▶ TASK BRIEF:
Print every line of the records below word for word, with no changes.

= = =

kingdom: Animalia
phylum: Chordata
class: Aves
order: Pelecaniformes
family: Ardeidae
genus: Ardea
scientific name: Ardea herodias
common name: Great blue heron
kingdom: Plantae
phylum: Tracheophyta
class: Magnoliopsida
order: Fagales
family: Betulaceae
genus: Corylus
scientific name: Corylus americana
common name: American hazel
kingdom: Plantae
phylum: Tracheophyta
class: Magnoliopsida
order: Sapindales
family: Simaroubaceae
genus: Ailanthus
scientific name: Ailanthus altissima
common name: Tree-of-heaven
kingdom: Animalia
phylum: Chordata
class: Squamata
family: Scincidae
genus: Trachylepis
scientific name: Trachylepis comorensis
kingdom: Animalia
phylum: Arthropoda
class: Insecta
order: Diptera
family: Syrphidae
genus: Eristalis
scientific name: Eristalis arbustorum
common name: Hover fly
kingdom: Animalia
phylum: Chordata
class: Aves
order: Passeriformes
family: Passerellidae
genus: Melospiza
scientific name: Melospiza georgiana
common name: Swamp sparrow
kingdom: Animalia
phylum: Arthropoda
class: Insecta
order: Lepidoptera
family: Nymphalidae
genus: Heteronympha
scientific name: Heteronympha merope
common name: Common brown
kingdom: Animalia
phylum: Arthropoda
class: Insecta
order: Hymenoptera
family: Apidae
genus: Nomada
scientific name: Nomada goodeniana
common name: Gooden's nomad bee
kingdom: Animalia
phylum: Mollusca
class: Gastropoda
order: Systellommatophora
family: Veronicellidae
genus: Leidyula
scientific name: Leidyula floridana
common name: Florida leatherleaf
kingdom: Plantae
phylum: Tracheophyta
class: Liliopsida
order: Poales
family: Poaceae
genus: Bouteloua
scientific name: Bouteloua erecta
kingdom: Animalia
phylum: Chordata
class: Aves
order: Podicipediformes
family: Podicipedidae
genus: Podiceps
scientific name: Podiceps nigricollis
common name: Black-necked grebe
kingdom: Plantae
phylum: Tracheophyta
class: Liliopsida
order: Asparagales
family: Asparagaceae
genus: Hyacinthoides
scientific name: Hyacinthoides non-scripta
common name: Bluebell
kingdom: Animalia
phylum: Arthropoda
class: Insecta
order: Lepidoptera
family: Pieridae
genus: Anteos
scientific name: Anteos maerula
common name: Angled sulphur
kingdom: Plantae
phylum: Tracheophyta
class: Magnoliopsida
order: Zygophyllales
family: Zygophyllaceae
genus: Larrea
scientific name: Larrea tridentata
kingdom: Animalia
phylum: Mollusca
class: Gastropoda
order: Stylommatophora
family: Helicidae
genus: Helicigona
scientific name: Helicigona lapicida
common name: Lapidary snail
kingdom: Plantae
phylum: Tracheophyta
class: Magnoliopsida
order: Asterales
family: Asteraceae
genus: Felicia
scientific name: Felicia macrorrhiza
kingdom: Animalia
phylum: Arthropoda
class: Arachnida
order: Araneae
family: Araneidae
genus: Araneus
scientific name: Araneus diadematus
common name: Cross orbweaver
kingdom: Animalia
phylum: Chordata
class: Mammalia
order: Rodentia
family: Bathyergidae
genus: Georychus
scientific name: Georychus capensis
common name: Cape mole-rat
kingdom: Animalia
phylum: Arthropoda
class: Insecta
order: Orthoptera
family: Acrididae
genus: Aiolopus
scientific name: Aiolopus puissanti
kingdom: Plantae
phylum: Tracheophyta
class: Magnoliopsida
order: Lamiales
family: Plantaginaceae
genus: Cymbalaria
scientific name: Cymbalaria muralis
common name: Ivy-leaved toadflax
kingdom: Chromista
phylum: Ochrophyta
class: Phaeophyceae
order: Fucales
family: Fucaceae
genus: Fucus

= = =

▶ WRITTEN RESPONSE:
kingdom: Animalia
phylum: Chordata
class: Aves
order: Pelecaniformes
family: Ardeidae
genus: Ardea
scientific name: Ardea herodias
common name: Great blue heron
kingdom: Plantae
phylum: Tracheophyta
class: Magnoliopsida
order: Fagales
family: Betulaceae
genus: Corylus
scientific name: Corylus americana
common name: American hazel
kingdom: Plantae
phylum: Tracheophyta
class: Magnoliopsida
order: Sapindales
family: Simaroubaceae
genus: Ailanthus
scientific name: Ailanthus altissima
common name: Tree-of-heaven
kingdom: Animalia
phylum: Chordata
class: Squamata
family: Scincidae
genus: Trachylepis
scientific name: Trachylepis comorensis
kingdom: Animalia
phylum: Arthropoda
class: Insecta
order: Diptera
family: Syrphidae
genus: Eristalis
scientific name: Eristalis arbustorum
common name: Hover fly
kingdom: Animalia
phylum: Chordata
class: Aves
order: Passeriformes
family: Passerellidae
genus: Melospiza
scientific name: Melospiza georgiana
common name: Swamp sparrow
kingdom: Animalia
phylum: Arthropoda
class: Insecta
order: Lepidoptera
family: Nymphalidae
genus: Heteronympha
scientific name: Heteronympha merope
common name: Common brown
kingdom: Animalia
phylum: Arthropoda
class: Insecta
order: Hymenoptera
family: Apidae
genus: Nomada
scientific name: Nomada goodeniana
common name: Gooden's nomad bee
kingdom: Animalia
phylum: Mollusca
class: Gastropoda
order: Systellommatophora
family: Veronicellidae
genus: Leidyula
scientific name: Leidyula floridana
common name: Florida leatherleaf
kingdom: Plantae
phylum: Tracheophyta
class: Liliopsida
order: Poales
family: Poaceae
genus: Bouteloua
scientific name: Bouteloua erecta
kingdom: Animalia
phylum: Chordata
class: Aves
order: Podicipediformes
family: Podicipedidae
genus: Podiceps
scientific name: Podiceps nigricollis
common name: Black-necked grebe
kingdom: Plantae
phylum: Tracheophyta
class: Liliopsida
order: Asparagales
family: Asparagaceae
genus: Hyacinthoides
scientific name: Hyacinthoides non-scripta
common name: Bluebell
kingdom: Animalia
phylum: Arthropoda
class: Insecta
order: Lepidoptera
family: Pieridae
genus: Anteos
scientific name: Anteos maerula
common name: Angled sulphur
kingdom: Plantae
phylum: Tracheophyta
class: Magnoliopsida
order: Zygophyllales
family: Zygophyllaceae
genus: Larrea
scientific name: Larrea tridentata
kingdom: Animalia
phylum: Mollusca
class: Gastropoda
order: Stylommatophora
family: Helicidae
genus: Helicigona
scientific name: Helicigona lapicida
common name: Lapidary snail
kingdom: Plantae
phylum: Tracheophyta
class: Magnoliopsida
order: Asterales
family: Asteraceae
genus: Felicia
scientific name: Felicia macrorrhiza
kingdom: Animalia
phylum: Arthropoda
class: Arachnida
order: Araneae
family: Araneidae
genus: Araneus
scientific name: Araneus diadematus
common name: Cross orbweaver
kingdom: Animalia
phylum: Chordata
class: Mammalia
order: Rodentia
family: Bathyergidae
genus: Georychus
scientific name: Georychus capensis
common name: Cape mole-rat
kingdom: Animalia
phylum: Arthropoda
class: Insecta
order: Orthoptera
family: Acrididae
genus: Aiolopus
scientific name: Aiolopus puissanti
kingdom: Plantae
phylum: Tracheophyta
class: Magnoliopsida
order: Lamiales
family: Plantaginaceae
genus: Cymbalaria
scientific name: Cymbalaria muralis
common name: Ivy-leaved toadflax
kingdom: Chromista
phylum: Ochrophyta
class: Phaeophyceae
order: Fucales
family: Fucaceae
genus: Fucus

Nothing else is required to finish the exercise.